If so, should it: permit nominee directors to give special, but not exclusive, consideration to the

interests of the class they represent (Option A), or ·

permit nominee directors to act in the interests of their nominators where this is authorised by the company’s constitution and a resolution to that effect has been passed by the shareholders (Option B), or ·

provide that nominee directors would breach their fiduciary duties by taking into account the interests of their nominators, or acting in accordance with their instructions, only where in so doing they do not have a bona fide belief that they are also promoting, or acting consistently with, the interests of the company as a whole, or no honest and reasonable director could have formed that belief (Option C), or ·

impose on a parent company a fair dealing obligation to minority shareholders of a partly-owned group company in lieu of any controls over a nominee director acting in the interests of the parent company (Option D), or ·

adopt some other approach (Option E)?

Advisory Committee response to submissions on Issue 6: Draft Recommendation 6 2.114 Consistently with the Advisory Committee’s views expressed in the discussion leading up to Recommendation 5, there should be no separate codification of the fiduciary duties of nominee directors. The fiduciary duties of these directors should not differ from those of other directors. Any modification of the fiduciary duties of nominee directors may also give them a legal advantage over other directors.

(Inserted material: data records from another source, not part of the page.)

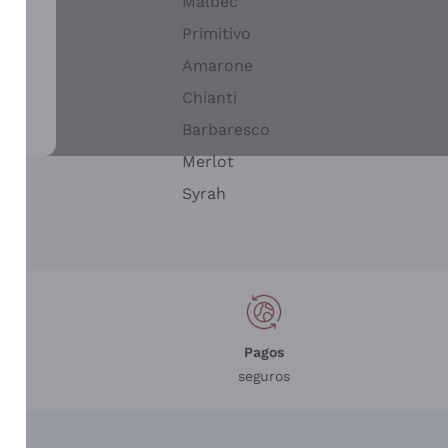
Malbec
Primitivo
Amarone
alla
Chianti
ay
Barbaresco
Merlot
n
Syrah
Pagos
seguros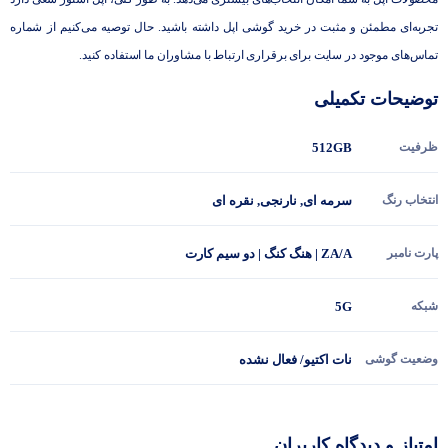
تجربه‌ای مطمئن و مثبت در خرید گوشی اپل داشته باشید. حال توصیه می‌کنیم از شماره
تماس‌های موجود در سایت برای برقراری ارتباط با مشاوران ما استفاده کنید.
توضیحات تکمیلی
ظرفیت
512GB
انتخاب رنگ
سرمه ای
,
نارنجی
,
نقره ای
پارت نامبر
ZA/A | هنگ کنگ | دو سیم کارت
شبکه
5G
وضعیت گوشی
نات اکتیو/ فعال نشده
امتیاز و دیدگاه کاربران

Furthermore, to create a statutory “safe harbour” under any of the options set out in Issue 6 may be inappropriate in particular cases. Accordingly:

The Corporations Law should not contain specific provisions dealing with the fiduciary duties of nominee directors of partly-owned group companies. These directors should be subject to the same fiduciary duties as all other company directors.

…Advisory Committee response to submissions on Draft Recommendation 6 2.116 The Advisory Committee maintains the approach in the Draft Recommendation.

Recommendation 6 The Corporations Law should not contain specific provisions dealing with the fiduciary duties of nominee directors of partly-owned group companies. These directors should be subject to the same fiduciary duties as all other company directors.